Mi capita spesso, quando i genitori degli allievi più piccoli vengono a fare la “conoscenza” del Maestro e della Scuola, di leggere dietro le loro parole una comune errata convinzione, quella che il Karate da solo possa mettere a posto il carattere dei loro figli, siano essi troppo timidi o troppo indisciplinati, un po’ violenti o arroganti, poco svegli o con serie difficoltà di concentrazione.

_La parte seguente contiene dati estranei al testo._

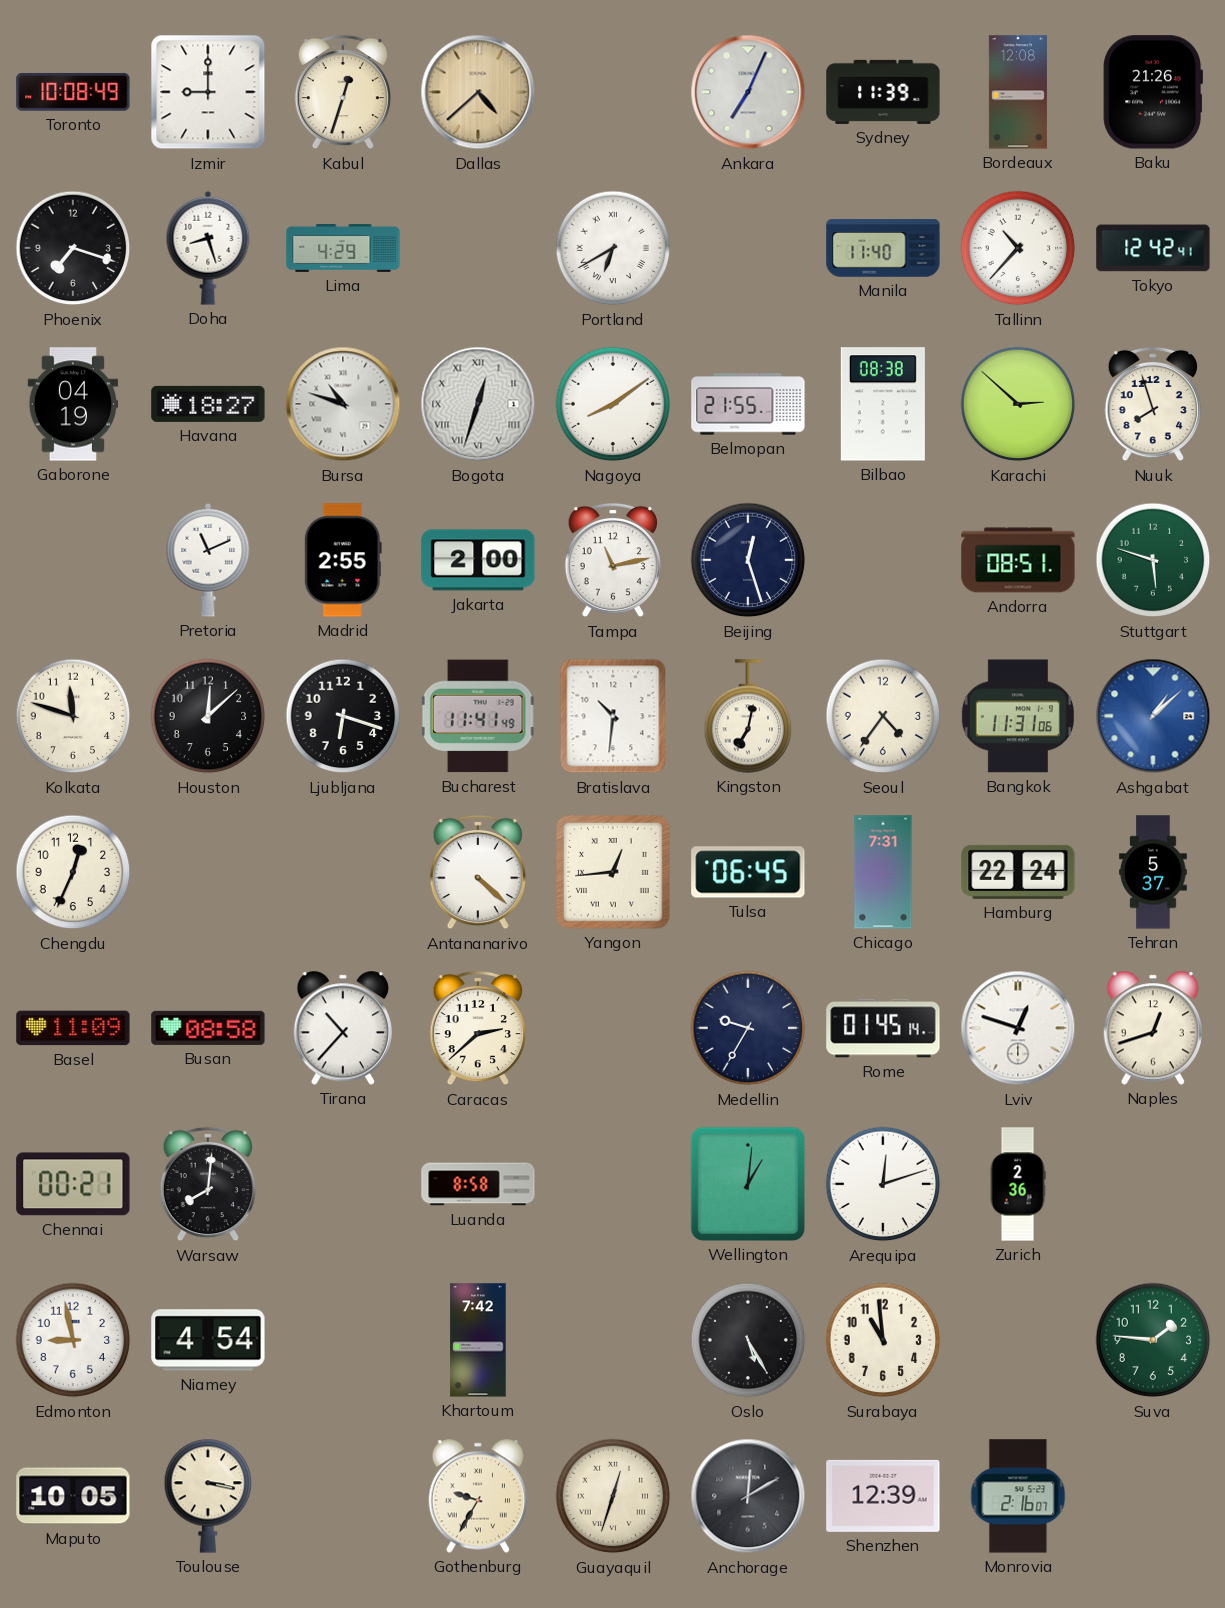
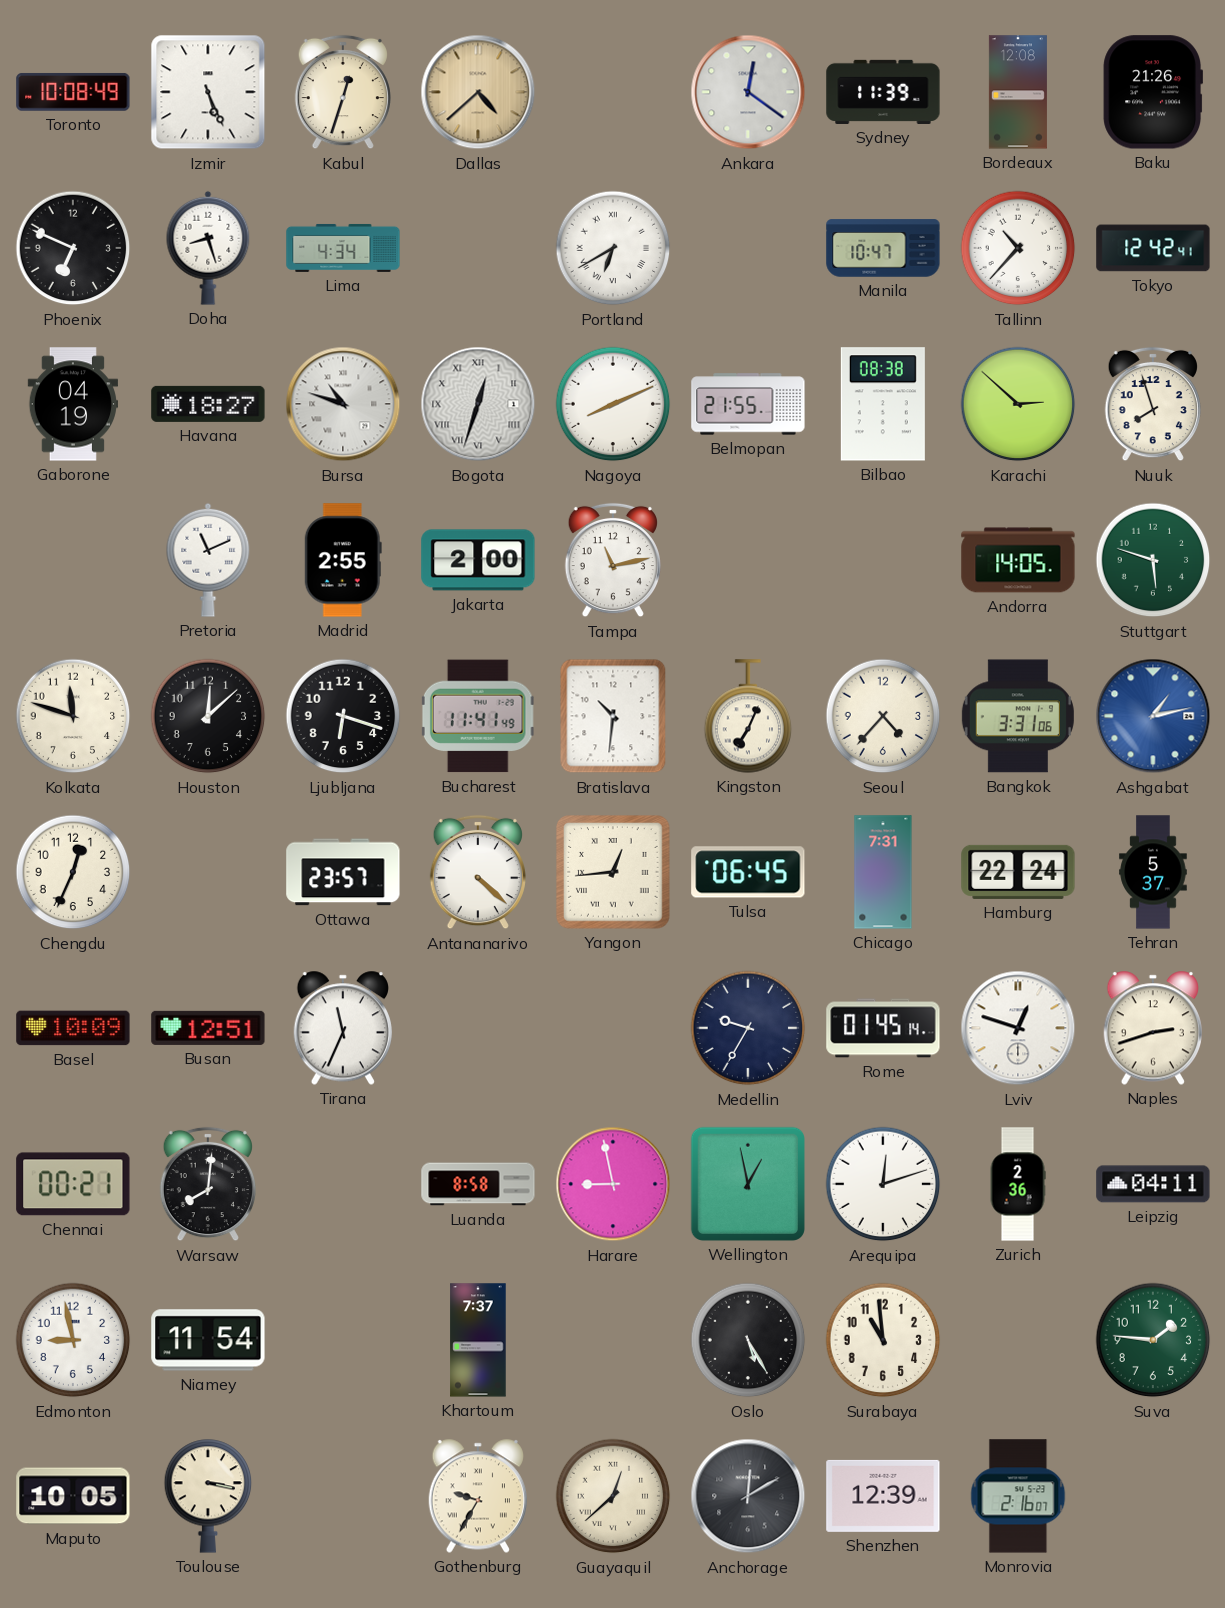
Izmir: 9:00 -> 5:26
Ankara: 7:04 -> 12:21
Phoenix: 7:18 -> 6:49
Lima: 4:29 -> 4:34
Manila: 11:40 -> 10:47
Nagoya: 8:09 -> 8:11
Beijing: 12:27 -> none
Andorra: 08:51 -> 14:05
Kingston: 7:02 -> 7:04
Seoul: 4:36 -> 4:37
Bangkok: 11:31 -> 3:31
Ashgabat: 1:08 -> 1:13
Ottawa: none -> 23:57
Basel: 11:09 -> 10:09
Busan: 08:58 -> 12:51
Tirana: 10:37 -> 11:34
Caracas: 2:38 -> none
Naples: 12:42 -> 2:42
Harare: none -> 8:58
Wellington: 1:01 -> 12:58
Leipzig: none -> 04:11
Niamey: 4:54 -> 11:54
Khartoum: 7:42 -> 7:37
Guayaquil: 12:33 -> 12:38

Questa domanda in realtà mi dà modo da un lato di spezzare un’ennesima lancia a favore del Karate, dall’altro di fare un monito nei confronti di quei genitori che pensano di poter “addossare” la responsabilità dell’educazione dei propri figli al corso di Karate: la disciplina impartita durante le lezioni in palestra dovrebbe collimare con l’educazione acquisita tra le mura di casa. Questa condizione rimarrà di fondamentale importanza per il resto della vita, specialmente perché ogni bambino risulterà essere, nel bene e nel male, un riflesso della propria famiglia. Crescendo incontrerà molte situazioni che gli chiederanno di misurarsi con persone e circostanze, sotto diversi aspetti, ed è scontato che altrettanti fattori potranno determinargli l’esistenza, ma in ogni caso il suo inconscio (protettivo) farà richiamo alle “cellule”, ovvero ai ricordi nonché agli insegnamenti acquisiti in un ambiente sano, quale quello familiare.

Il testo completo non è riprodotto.